╭──

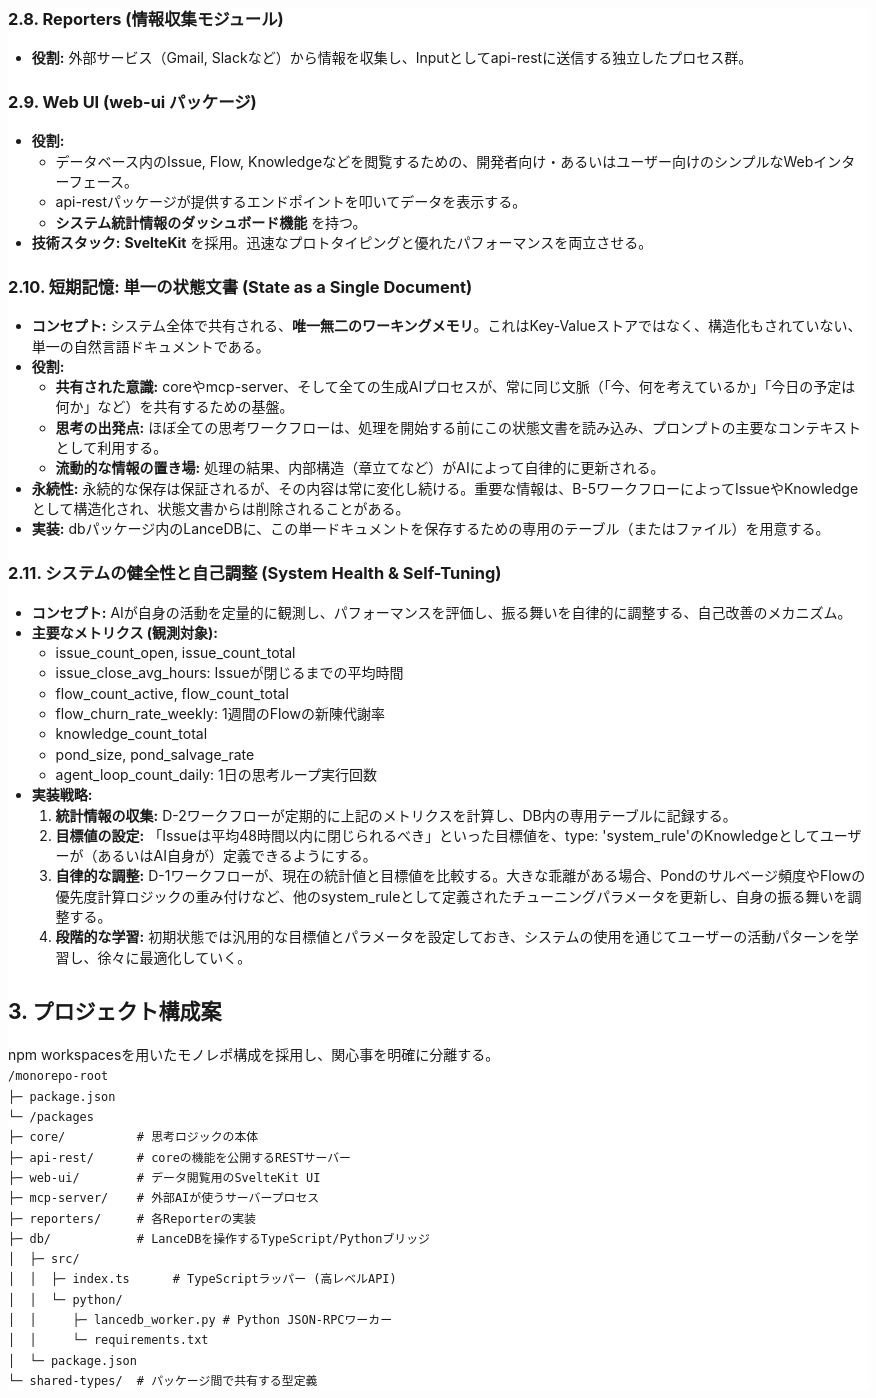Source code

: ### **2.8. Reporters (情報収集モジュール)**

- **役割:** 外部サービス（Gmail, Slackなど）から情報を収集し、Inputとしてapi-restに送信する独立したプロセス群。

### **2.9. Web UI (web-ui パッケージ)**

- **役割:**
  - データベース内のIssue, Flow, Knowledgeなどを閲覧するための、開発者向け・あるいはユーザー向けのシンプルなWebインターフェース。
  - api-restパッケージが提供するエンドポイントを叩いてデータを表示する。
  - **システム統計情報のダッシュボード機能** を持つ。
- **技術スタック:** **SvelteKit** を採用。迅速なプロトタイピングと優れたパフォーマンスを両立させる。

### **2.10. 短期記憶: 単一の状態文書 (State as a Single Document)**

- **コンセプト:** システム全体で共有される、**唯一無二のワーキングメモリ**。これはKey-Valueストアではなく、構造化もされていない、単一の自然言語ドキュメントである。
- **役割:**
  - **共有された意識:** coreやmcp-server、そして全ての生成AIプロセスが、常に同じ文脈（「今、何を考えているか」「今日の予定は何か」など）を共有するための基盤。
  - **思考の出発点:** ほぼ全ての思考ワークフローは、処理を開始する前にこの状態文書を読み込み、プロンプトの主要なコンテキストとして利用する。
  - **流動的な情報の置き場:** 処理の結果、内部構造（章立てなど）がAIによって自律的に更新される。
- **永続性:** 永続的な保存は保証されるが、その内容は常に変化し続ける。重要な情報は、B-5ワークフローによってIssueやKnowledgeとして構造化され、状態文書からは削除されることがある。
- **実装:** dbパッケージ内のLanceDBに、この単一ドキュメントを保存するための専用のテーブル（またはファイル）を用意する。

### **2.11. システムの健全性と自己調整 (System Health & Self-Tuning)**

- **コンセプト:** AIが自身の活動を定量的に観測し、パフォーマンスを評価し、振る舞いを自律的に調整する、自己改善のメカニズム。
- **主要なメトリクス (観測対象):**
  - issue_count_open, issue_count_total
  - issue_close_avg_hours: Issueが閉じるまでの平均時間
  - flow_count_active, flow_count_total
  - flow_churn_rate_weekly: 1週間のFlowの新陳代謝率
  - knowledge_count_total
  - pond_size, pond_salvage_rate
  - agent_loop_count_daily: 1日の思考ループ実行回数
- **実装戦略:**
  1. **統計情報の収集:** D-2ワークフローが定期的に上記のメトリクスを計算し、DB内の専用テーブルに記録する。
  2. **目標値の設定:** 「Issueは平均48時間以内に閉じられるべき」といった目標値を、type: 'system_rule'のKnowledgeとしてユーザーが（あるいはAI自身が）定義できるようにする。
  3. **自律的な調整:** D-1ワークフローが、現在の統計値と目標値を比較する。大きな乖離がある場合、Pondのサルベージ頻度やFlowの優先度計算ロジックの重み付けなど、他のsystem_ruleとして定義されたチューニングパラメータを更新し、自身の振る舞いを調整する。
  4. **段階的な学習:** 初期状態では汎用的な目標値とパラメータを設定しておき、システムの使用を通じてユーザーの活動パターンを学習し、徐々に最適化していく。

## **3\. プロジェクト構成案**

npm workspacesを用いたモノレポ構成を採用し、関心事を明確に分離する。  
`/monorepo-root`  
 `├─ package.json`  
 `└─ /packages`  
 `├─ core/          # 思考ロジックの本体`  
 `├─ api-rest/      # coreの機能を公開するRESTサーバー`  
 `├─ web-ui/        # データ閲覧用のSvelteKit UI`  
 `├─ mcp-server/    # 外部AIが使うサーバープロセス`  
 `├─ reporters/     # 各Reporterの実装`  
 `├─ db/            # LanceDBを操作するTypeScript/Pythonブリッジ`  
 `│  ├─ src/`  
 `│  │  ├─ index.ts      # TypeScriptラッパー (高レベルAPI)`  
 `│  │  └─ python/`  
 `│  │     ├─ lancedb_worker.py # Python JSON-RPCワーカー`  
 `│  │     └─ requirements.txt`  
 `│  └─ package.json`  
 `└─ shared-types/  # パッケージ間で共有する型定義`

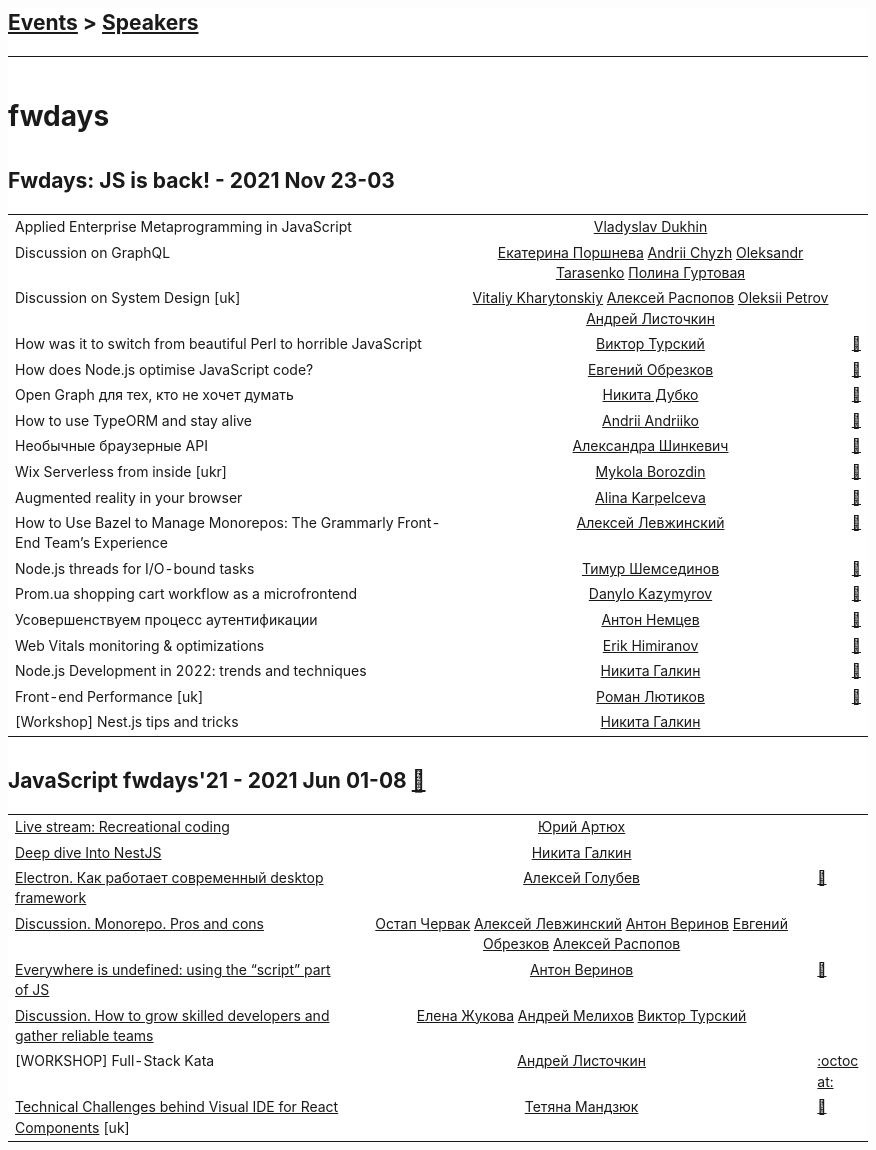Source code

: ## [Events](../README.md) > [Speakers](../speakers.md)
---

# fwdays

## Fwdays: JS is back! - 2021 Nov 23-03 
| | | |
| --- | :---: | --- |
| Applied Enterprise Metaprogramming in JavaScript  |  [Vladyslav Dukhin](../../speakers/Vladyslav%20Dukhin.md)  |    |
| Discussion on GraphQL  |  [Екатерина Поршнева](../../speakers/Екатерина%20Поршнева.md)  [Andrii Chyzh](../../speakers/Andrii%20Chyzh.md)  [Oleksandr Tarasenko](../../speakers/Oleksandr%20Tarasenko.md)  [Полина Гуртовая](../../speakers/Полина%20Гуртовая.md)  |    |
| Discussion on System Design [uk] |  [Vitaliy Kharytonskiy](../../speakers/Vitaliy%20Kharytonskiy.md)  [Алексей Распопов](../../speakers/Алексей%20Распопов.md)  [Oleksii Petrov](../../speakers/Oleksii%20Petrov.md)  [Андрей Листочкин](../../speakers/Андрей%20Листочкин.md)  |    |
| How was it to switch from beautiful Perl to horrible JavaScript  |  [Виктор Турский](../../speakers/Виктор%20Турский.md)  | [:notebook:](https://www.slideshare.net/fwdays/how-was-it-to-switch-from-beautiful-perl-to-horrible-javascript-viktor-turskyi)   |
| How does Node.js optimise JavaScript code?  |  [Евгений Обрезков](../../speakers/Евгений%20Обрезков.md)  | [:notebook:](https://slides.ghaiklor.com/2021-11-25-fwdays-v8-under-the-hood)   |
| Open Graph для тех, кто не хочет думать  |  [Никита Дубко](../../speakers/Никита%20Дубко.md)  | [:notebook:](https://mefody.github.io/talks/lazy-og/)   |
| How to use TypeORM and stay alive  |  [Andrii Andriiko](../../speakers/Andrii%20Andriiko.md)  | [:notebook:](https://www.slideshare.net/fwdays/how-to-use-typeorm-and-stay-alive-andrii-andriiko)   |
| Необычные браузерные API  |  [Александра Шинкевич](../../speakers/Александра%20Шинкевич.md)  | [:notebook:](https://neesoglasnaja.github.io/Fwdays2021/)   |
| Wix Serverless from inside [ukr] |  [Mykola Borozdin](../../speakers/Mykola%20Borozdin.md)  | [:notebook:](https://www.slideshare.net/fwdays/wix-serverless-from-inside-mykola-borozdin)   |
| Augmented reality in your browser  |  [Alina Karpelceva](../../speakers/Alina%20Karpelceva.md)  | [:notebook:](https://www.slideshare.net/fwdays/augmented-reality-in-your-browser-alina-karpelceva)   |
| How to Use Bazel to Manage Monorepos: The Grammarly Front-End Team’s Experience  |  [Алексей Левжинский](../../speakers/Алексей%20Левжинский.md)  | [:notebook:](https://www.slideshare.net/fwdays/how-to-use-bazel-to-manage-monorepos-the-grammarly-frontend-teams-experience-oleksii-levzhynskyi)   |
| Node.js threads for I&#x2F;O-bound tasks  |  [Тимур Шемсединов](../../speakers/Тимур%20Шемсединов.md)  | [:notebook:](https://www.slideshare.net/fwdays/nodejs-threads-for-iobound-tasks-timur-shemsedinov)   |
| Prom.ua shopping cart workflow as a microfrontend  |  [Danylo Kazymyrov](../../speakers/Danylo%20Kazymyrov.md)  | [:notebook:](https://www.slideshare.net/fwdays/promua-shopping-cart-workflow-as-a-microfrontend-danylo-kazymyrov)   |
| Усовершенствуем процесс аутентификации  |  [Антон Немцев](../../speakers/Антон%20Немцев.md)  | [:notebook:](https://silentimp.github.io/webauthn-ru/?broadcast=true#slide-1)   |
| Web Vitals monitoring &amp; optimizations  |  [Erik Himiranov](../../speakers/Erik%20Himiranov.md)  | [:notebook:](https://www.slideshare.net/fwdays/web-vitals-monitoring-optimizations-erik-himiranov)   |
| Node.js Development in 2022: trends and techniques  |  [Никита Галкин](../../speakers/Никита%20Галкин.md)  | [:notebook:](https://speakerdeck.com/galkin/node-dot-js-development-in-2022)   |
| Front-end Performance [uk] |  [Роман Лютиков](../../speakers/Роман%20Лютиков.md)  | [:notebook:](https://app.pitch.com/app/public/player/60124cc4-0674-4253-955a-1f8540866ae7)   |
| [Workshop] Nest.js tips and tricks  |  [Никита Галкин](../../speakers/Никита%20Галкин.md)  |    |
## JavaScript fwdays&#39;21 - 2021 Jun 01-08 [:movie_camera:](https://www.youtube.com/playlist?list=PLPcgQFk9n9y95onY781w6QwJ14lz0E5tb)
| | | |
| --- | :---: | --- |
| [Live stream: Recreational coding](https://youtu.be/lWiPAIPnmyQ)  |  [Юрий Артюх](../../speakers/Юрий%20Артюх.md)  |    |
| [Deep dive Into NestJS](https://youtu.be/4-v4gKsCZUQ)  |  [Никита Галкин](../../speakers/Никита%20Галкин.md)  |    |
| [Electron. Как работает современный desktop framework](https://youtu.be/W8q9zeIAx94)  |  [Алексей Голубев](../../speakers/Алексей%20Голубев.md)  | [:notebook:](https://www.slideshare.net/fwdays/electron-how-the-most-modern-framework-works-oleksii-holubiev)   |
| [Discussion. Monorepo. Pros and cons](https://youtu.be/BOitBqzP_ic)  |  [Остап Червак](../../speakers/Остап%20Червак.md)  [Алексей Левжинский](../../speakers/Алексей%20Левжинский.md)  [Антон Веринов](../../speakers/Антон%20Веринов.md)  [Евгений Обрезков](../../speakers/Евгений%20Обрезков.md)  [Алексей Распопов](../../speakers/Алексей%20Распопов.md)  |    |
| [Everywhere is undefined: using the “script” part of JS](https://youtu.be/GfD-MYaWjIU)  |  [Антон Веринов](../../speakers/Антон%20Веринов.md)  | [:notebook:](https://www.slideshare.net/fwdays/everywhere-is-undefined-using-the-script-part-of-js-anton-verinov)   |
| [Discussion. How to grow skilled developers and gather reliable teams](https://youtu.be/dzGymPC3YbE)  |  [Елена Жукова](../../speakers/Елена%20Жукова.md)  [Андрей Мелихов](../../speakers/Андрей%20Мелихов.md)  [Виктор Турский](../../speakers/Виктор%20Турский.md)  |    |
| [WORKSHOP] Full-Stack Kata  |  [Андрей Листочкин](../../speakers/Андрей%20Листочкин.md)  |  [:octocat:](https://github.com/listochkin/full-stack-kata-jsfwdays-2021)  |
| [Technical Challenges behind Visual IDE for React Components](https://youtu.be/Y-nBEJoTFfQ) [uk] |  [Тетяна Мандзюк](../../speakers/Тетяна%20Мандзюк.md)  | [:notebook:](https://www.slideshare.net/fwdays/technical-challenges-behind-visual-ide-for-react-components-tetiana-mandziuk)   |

╰──

▸ **TO-DO ITEM**
Return the material unchanged, from its first line through the line with "### **2.11. システムの健全性と自己調整", including both ends, and omit any pictures.

▸ **YOUR SOLUTION**
Source code

: ### **2.8. Reporters (情報収集モジュール)**

- **役割:** 外部サービス（Gmail, Slackなど）から情報を収集し、Inputとしてapi-restに送信する独立したプロセス群。

### **2.9. Web UI (web-ui パッケージ)**

- **役割:**
  - データベース内のIssue, Flow, Knowledgeなどを閲覧するための、開発者向け・あるいはユーザー向けのシンプルなWebインターフェース。
  - api-restパッケージが提供するエンドポイントを叩いてデータを表示する。
  - **システム統計情報のダッシュボード機能** を持つ。
- **技術スタック:** **SvelteKit** を採用。迅速なプロトタイピングと優れたパフォーマンスを両立させる。

### **2.10. 短期記憶: 単一の状態文書 (State as a Single Document)**

- **コンセプト:** システム全体で共有される、**唯一無二のワーキングメモリ**。これはKey-Valueストアではなく、構造化もされていない、単一の自然言語ドキュメントである。
- **役割:**
  - **共有された意識:** coreやmcp-server、そして全ての生成AIプロセスが、常に同じ文脈（「今、何を考えているか」「今日の予定は何か」など）を共有するための基盤。
  - **思考の出発点:** ほぼ全ての思考ワークフローは、処理を開始する前にこの状態文書を読み込み、プロンプトの主要なコンテキストとして利用する。
  - **流動的な情報の置き場:** 処理の結果、内部構造（章立てなど）がAIによって自律的に更新される。
- **永続性:** 永続的な保存は保証されるが、その内容は常に変化し続ける。重要な情報は、B-5ワークフローによってIssueやKnowledgeとして構造化され、状態文書からは削除されることがある。
- **実装:** dbパッケージ内のLanceDBに、この単一ドキュメントを保存するための専用のテーブル（またはファイル）を用意する。

### **2.11. システムの健全性と自己調整 (System Health & Self-Tuning)**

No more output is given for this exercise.